(Records to process Opens)

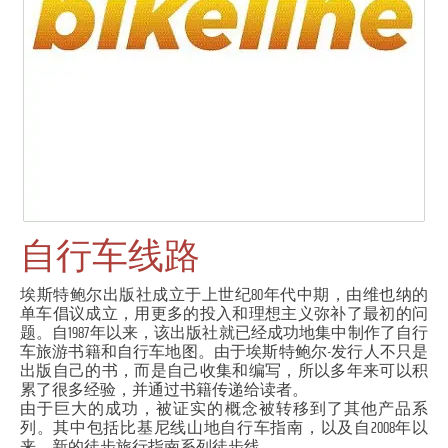
自行车线路
埃斯特鲍尔出版社成立于上世纪80年代中期，由维也纳的
单车倡议成立，用更多的投入和理想主义弥补了最初的问
题。自1987年以来，该出版社就已经成功地集中制作了自行
车旅游书籍和自行车地图。由于埃斯特鲍尔-发行人不只是
出版自己的书，而是自己收集和编写，所以多年来可以积
累了很多经验，并通过书籍传递给读者。
由于巨大的成功，被证实的概念被转移到了其他产品系
列。其中包括比基尼线山地自行车指南，以及自2008年以
来，新的徒步旅行指南系列徒步线。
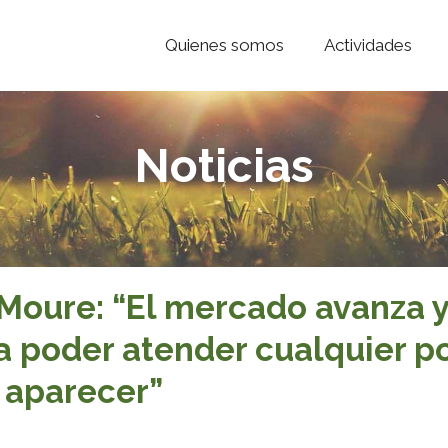
Quienes somos
Actividades
Noticias
 Moure: “El mercado avanza y
a poder atender cualquier po
 aparecer”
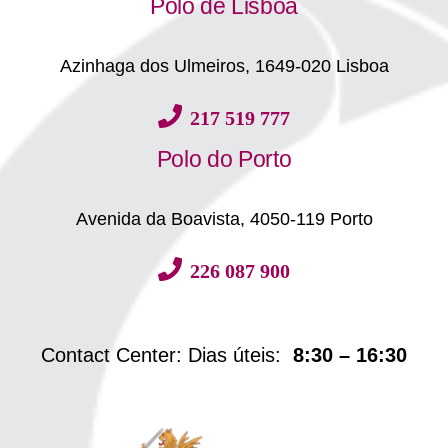
Polo de Lisboa
Azinhaga dos Ulmeiros, 1649-020 Lisboa
217 519 777
Polo do Porto
Avenida da Boavista, 4050-119 Porto
226 087 900
Contact Center: Dias úteis:
8:30 – 16:30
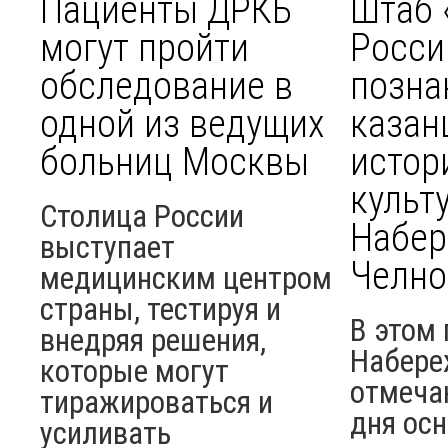
Пациенты ДРКБ
Штаб 
могут пройти
Росси
обследование в
позна
одной из ведущих
казан
больниц Москвы
истор
культ
Столица России
Набе
выступает
Челно
медицинским центром
страны, тестируя и
В этом 
внедряя решения,
Набере
которые могут
отмеча
тиражироваться и
дня ос
усиливать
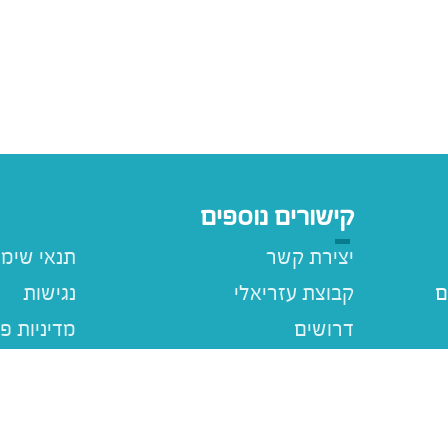
קישורים נוספים
יצירת קשר
תנאי שימ
ם
קבוצת עזריאלי
נגישות
דרושים
מדיניות פ
עזריאלי ג
מבצעים
ם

(Records to process Closes)

_What to do:_ Show the lines from the data above that contain the string "Porto".

_Output for this task:_
Polo do Porto
Avenida da Boavista, 4050-119 Porto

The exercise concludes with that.